Cyrille, oubliant probablement la persécution dont les adeptes de sa religion furent eux-mêmes victimes, s'engage, tel un bulldozer d'intolérance, à écraser tout ce qui est païen. Hypatie est professeur de maths, d'astronomie et de philosophie néo-platonicienne. Peut-être plus odieux: elle est une femme. C'était l'époque où la gente féminine était une commodité alors imaginez combien les chrétiens fanatiques considèrent qu'elle l'avait cherché. Et ils la trouvent, assurément. Ils l'arrachent à son char et la traînent de force dans le Césarium où elle est déshabillée, tuée à coups de tessons et dépecée. Vous avez bien lu: les tenants de Jesus-Christ, dont le message était de s'aimer les uns les autres, ont taillé Hypatie en morceaux, littéralement. Ils les ont paradé dans la ville pour ensuite y mettre le feu.

Son assassinat sauvage aurait ensuite été suivi, peu de temps après, par un saccage en bonne et due forme de la grande bibliothèque d'Alexandrie, faisant perdre une quantité phénoménale d'ouvrages inestimables et dont la perte aurait contribué à plonger le monde entier dans l'Âge des Ténèbres. Comme le dit Sagan, l'humanité venait de s'infliger à elle-même une lobotomie en bonne et due forme.

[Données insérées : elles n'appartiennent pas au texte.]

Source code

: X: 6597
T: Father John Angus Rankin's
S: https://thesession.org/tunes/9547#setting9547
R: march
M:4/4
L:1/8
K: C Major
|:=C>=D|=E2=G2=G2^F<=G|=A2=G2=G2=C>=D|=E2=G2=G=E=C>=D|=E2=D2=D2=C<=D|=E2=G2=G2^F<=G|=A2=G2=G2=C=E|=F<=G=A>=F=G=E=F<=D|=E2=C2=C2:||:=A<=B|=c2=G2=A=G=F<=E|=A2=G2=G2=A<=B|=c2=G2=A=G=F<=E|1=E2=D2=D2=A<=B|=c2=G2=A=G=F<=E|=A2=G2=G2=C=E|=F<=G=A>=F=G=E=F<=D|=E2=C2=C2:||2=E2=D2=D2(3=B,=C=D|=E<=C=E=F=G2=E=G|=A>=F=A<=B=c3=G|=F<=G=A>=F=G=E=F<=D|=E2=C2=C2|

Le livre de Kingsley relate donc la vie de cette femme, de l'enseignement qu'elle dispensait et de sa mort, brutale, si l'on peut employer un mot la définissant. Bien qu'intéressant, et fascinant si l'on considère que l'auteur me parle bien longtemps après sa mort, le récit m'a laissé sur ma faim, et j'en recommanderais la lecture pour son contenu romancé et non pour sa valeur encyclopédique. Alejandro Amenábar en a aussi fait un film en 2009, Agora, avec la sémillante Rachel Weisz, brillante dans le rôle d'Hypatie mais tout comme le livre de Kingsley, le péplum Amenábar est romancé et erre à certains niveaux. Il s'en trouvent pour trouver que le film est davantage une pièce pro-athéiste, prétextant le manque de sources historiques mais il faut tout de même avouer que l'Église et la science n'ont presque jamais fait bon ménage. L'Inquisition, ou Inquisitio Haereticae Pravitatis, remonte tout de même au 12è siècle. Et si Copernic et Galilée étaient là, pourraient vous en conter un bout sur le sujet aussi.

Voilà donc. L'article d'aujourd'hui vous est gracieusement offert par une entorse lombaire ainsi qu'une petite dame qui m'a vendu un livre pas cher.





Le saviez-vous? À son apogée, la bibliothèque contenait plus de 30,000 œuvres réparties entre près de 700.000 rouleaux. Plus de 42,800 d'entre eux, ne pouvant être mis dans la bibliothèque, ont été entreposés dans un autre bâtiment: le Sérapéum.